*What you need to do*
Copy out the material with "image" replaced by "photo" everywhere it occurs, changing nothing else. Omit the pictures.
### Supplied material
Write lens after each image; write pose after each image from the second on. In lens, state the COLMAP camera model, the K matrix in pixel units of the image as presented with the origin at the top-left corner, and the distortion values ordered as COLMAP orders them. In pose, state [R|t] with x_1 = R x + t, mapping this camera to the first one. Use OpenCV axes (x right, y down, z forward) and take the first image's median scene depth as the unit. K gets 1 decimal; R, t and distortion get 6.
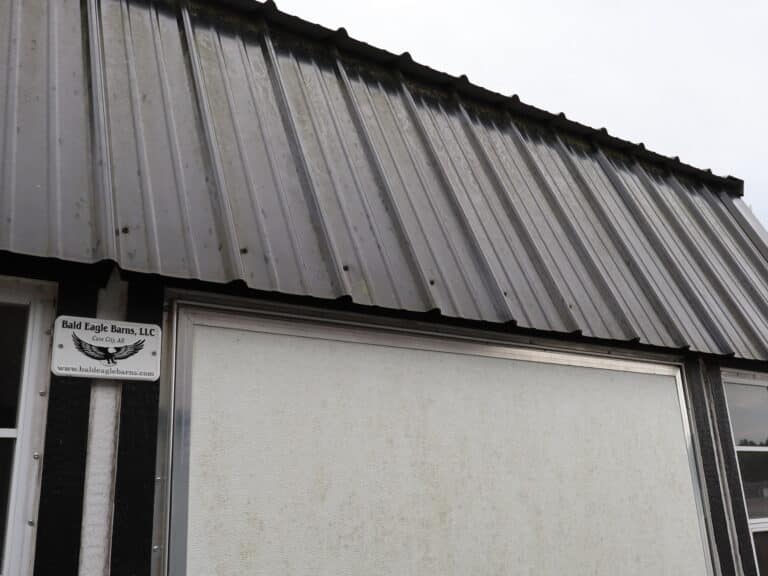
lens RADIAL K [[743.7, 0, 385.1], [0, 743.7, 292.2], [0, 0, 1]] dist [0.010780, 0.000000]
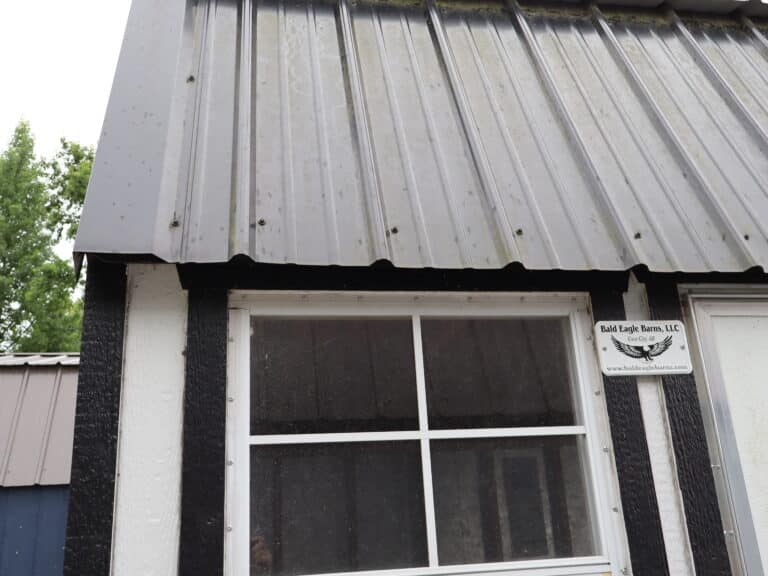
lens RADIAL K [[743.7, 0, 386.6], [0, 743.7, 289.9], [0, 0, 1]] dist [0.010780, 0.000000]
pose [[0.909500, -0.136873, -0.392525, -0.273453], [0.134121, 0.990362, -0.034574, -0.017997], [0.393474, -0.021201, 0.919091, -0.125746]]
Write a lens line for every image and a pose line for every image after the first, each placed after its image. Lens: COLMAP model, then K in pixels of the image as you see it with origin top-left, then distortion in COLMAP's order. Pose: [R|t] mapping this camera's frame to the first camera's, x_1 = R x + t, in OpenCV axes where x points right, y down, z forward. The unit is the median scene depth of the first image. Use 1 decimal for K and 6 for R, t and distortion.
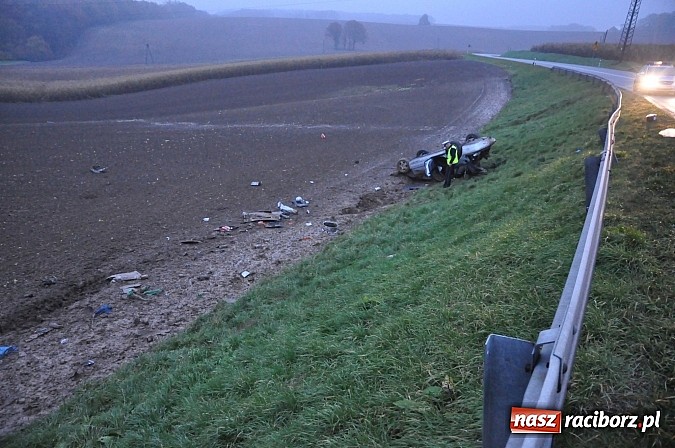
lens RADIAL K [[467.1, 0, 337.5], [0, 467.1, 224.0], [0, 0, 1]] dist [-0.115892, 0.093163]
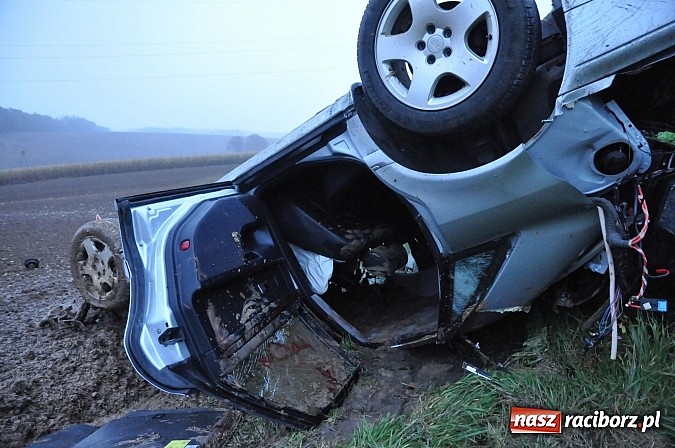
lens RADIAL K [[466.7, 0, 331.9], [0, 466.7, 226.0], [0, 0, 1]] dist [-0.123505, 0.095573]
pose [[0.983110, -0.022123, 0.181672, 0.118464], [0.064199, 0.971275, -0.229138, -0.060245], [-0.171384, 0.236931, 0.956290, 0.514115]]
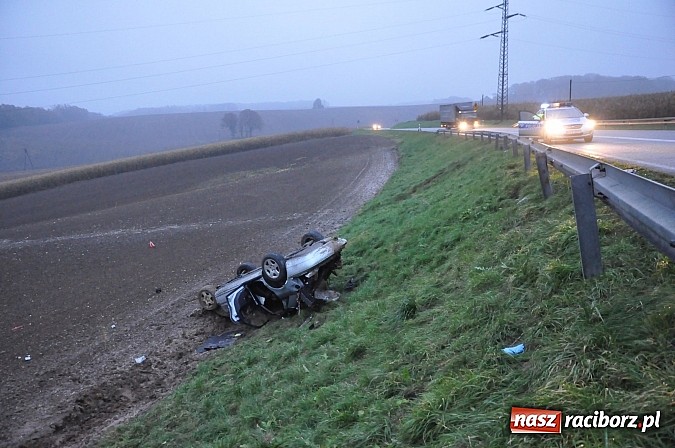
######
*Task response*
Write lens after each photo; write pose after each photo from the second on. In lens, state the COLMAP camera model, the K matrix in pixel units of the photo as presented with the origin at the top-left corner, and the distortion values ordered as COLMAP orders them. In pose, state [R|t] with x_1 = R x + t, mapping this camera to the first one. Use OpenCV axes (x right, y down, z forward) and take the first photo's median scene depth as the unit. K gets 1 decimal; R, t and distortion get 6.
lens RADIAL K [[743.7, 0, 385.1], [0, 743.7, 292.2], [0, 0, 1]] dist [0.010780, 0.000000]
lens RADIAL K [[743.7, 0, 386.6], [0, 743.7, 289.9], [0, 0, 1]] dist [0.010780, 0.000000]
pose [[0.909500, -0.136873, -0.392525, -0.273453], [0.134121, 0.990362, -0.034574, -0.017997], [0.393474, -0.021201, 0.919091, -0.125746]]
Write a lens line for every photo and a pose line for every photo after the first, each placed after its photo. Lens: COLMAP model, then K in pixels of the photo as you see it with origin top-left, then distortion in COLMAP's order. Pose: [R|t] mapping this camera's frame to the first camera's, x_1 = R x + t, in OpenCV axes where x points right, y down, z forward. The unit is the median scene depth of the first photo. Use 1 decimal for K and 6 for R, t and distortion.
lens RADIAL K [[467.1, 0, 337.5], [0, 467.1, 224.0], [0, 0, 1]] dist [-0.115892, 0.093163]
lens RADIAL K [[466.7, 0, 331.9], [0, 466.7, 226.0], [0, 0, 1]] dist [-0.123505, 0.095573]
pose [[0.983110, -0.022123, 0.181672, 0.118464], [0.064199, 0.971275, -0.229138, -0.060245], [-0.171384, 0.236931, 0.956290, 0.514115]]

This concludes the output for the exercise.